* **STORED DATA**:
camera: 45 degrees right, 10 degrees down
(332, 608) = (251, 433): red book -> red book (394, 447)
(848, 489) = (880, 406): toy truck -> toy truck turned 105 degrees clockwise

* **YOUR GOAL**:
Set down the entire material again, exactly as it stands.

* **RESPONSE BOX**:
camera: 45 degrees right, 10 degrees down
(332, 608) = (251, 433): red book -> red book (394, 447)
(848, 489) = (880, 406): toy truck -> toy truck turned 105 degrees clockwise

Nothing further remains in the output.